▸ DATA SHOWN
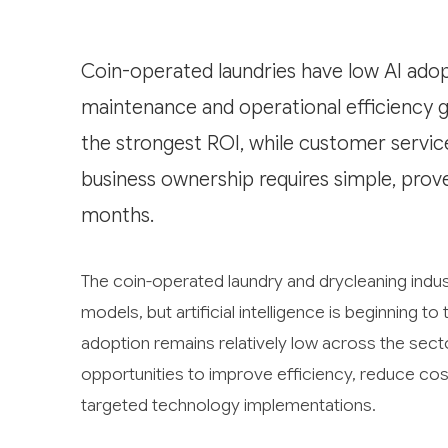
Coin-operated laundries have low AI adopt
maintenance and operational efficiency 
the strongest ROI, while customer servic
business ownership requires simple, prov
months.
The coin-operated laundry and drycleaning indust
models, but artificial intelligence is beginning 
adoption remains relatively low across the sect
opportunities to improve efficiency, reduce co
targeted technology implementations.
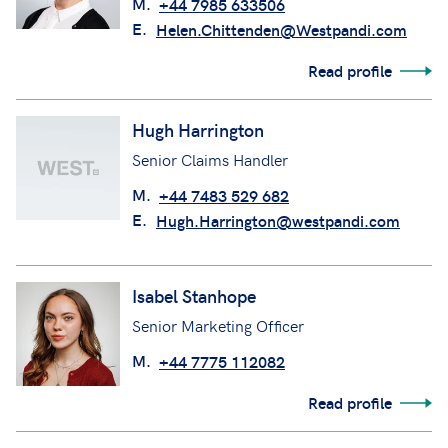
M.
+44 7985 633506
E.
Helen.Chittenden@Westpandi.com
Read profile
Hugh Harrington
Senior Claims Handler
M.
+44 7483 529 682
E.
Hugh.Harrington@westpandi.com
Isabel Stanhope
Senior Marketing Officer
M.
+44 7775 112082
Read profile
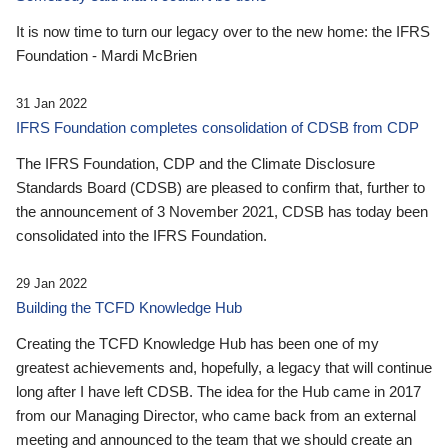
It is now time to turn our legacy over to the new home: the IFRS
Foundation - Mardi McBrien
31 Jan 2022
IFRS Foundation completes consolidation of CDSB from CDP
The IFRS Foundation, CDP and the Climate Disclosure
Standards Board (CDSB) are pleased to confirm that, further to
the announcement of 3 November 2021, CDSB has today been
consolidated into the IFRS Foundation.
29 Jan 2022
Building the TCFD Knowledge Hub
Creating the TCFD Knowledge Hub has been one of my
greatest achievements and, hopefully, a legacy that will continue
long after I have left CDSB. The idea for the Hub came in 2017
from our Managing Director, who came back from an external
meeting and announced to the team that we should create an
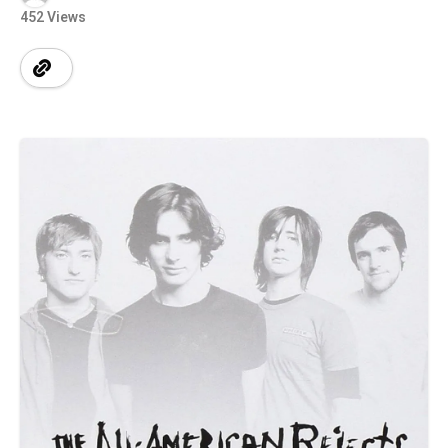
452 Views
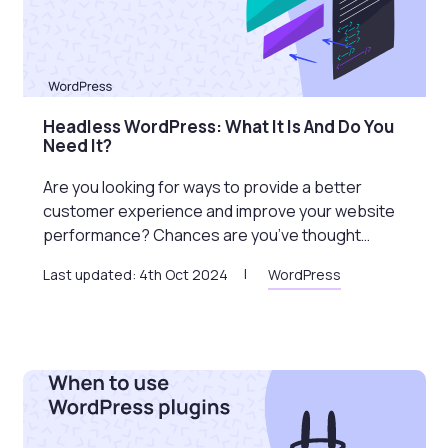
Headless WordPress: What It Is And Do You
Need It?
Are you looking for ways to provide a better
customer experience and improve your website
performance? Chances are you’ve thought…
Last updated: 4th Oct 2024
WordPress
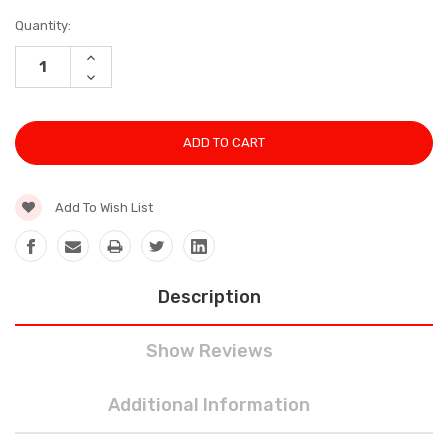
Current
Quantity:
Stock:
INCREASE
QUANTITY:
DECREASE
QUANTITY:
Add To Wish List
Description
Show Reviews
Additional Information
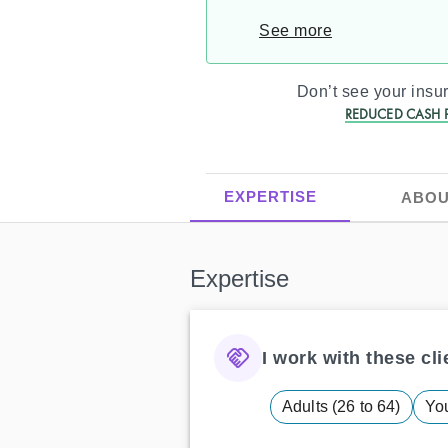
See more
Don’t see your ins
REDUCED CASH P
EXPERTISE
ABOU
Expertise
I work with these clie
Adults (26 to 64)
You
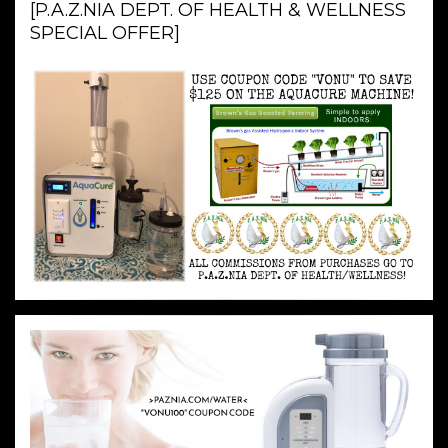
[P.A.Z.NIA DEPT. OF HEALTH & WELLNESS
SPECIAL OFFER]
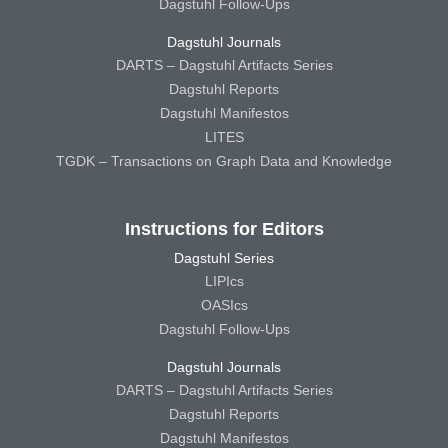
Dagstuhl Follow-Ups
Dagstuhl Journals
DARTS – Dagstuhl Artifacts Series
Dagstuhl Reports
Dagstuhl Manifestos
LITES
TGDK – Transactions on Graph Data and Knowledge
Instructions for Editors
Dagstuhl Series
LIPIcs
OASIcs
Dagstuhl Follow-Ups
Dagstuhl Journals
DARTS – Dagstuhl Artifacts Series
Dagstuhl Reports
Dagstuhl Manifestos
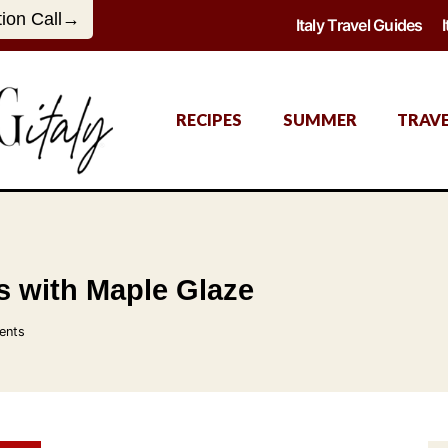
tion Call→
Italy Travel Guides
RECIPES
SUMMER
TRAV
 with Maple Glaze
ents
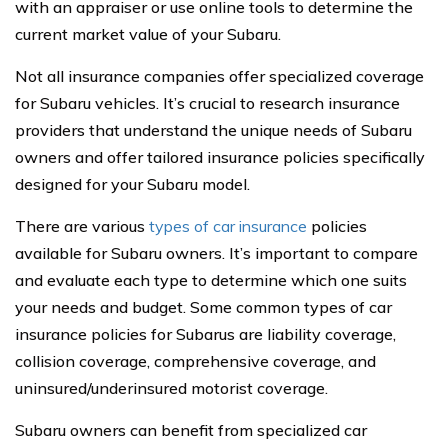
with an appraiser or use online tools to determine the
current market value of your Subaru.
Not all insurance companies offer specialized coverage
for Subaru vehicles. It’s crucial to research insurance
providers that understand the unique needs of Subaru
owners and offer tailored insurance policies specifically
designed for your Subaru model.
There are various
types of car insurance
policies
available for Subaru owners. It’s important to compare
and evaluate each type to determine which one suits
your needs and budget. Some common types of car
insurance policies for Subarus are liability coverage,
collision coverage, comprehensive coverage, and
uninsured/underinsured motorist coverage.
Subaru owners can benefit from specialized car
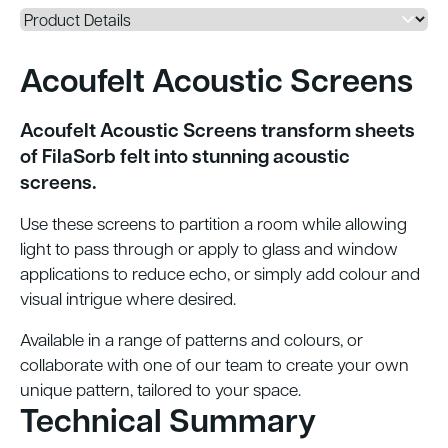
Acoufelt Acoustic Screens
Acoufelt Acoustic Screens transform sheets
of FilaSorb felt into stunning acoustic
screens.
Use these screens to partition a room while
allowing
light to pass through or apply to glass and window
applications to reduce echo, or simply add colour and
visual intrigue where desired.
Available in a range of patterns and colours, or
collaborate with one of our team to create your own
unique pattern, tailored to your space.
Technical Summary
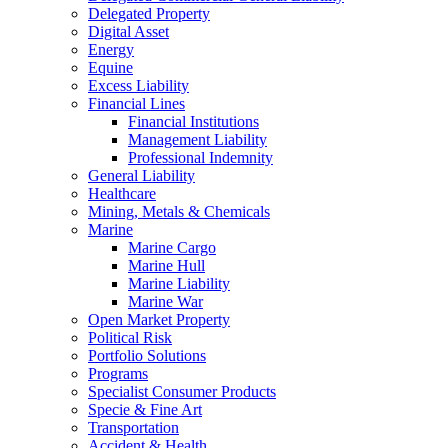
Delegated Property
Digital Asset
Energy
Equine
Excess Liability
Financial Lines
Financial Institutions
Management Liability
Professional Indemnity
General Liability
Healthcare
Mining, Metals & Chemicals
Marine
Marine Cargo
Marine Hull
Marine Liability
Marine War
Open Market Property
Political Risk
Portfolio Solutions
Programs
Specialist Consumer Products
Specie & Fine Art
Transportation
Accident & Health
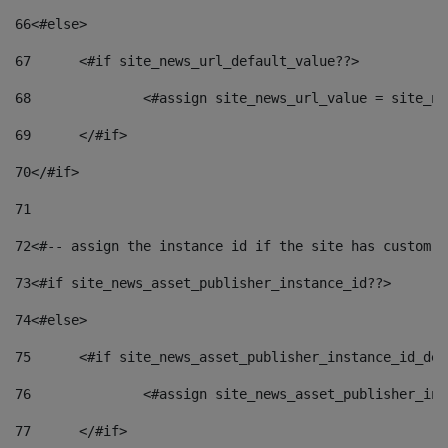
66
<#else> 
67
	<#if site_news_url_default_value??> 
68
		<#assign site_news_url_value = site_n
69
	</#if> 
70
</#if> 
71
72
<#-- assign the instance id if the site has custom f
73
<#if site_news_asset_publisher_instance_id??> 
74
<#else> 
75
	<#if site_news_asset_publisher_instance_id_de
76
		<#assign site_news_asset_publisher_i
77
	</#if> 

▸ EXERCISE AIM
In the data above, retype only the stretch from the line with "There are various" through the line with "Acoufelt Acoustic Screens transform sheets", word for word, and skip any pictures.

▸ ANSWER AREA
There are various
types of car insurance
policies
available for Subaru owners. It’s important to compare
and evaluate each type to determine which one suits
your needs and budget. Some common types of car
insurance policies for Subarus are liability coverage,
collision coverage, comprehensive coverage, and
uninsured/underinsured motorist coverage.
Subaru owners can benefit from specialized car
Acoufelt Acoustic Screens
Acoufelt Acoustic Screens transform sheets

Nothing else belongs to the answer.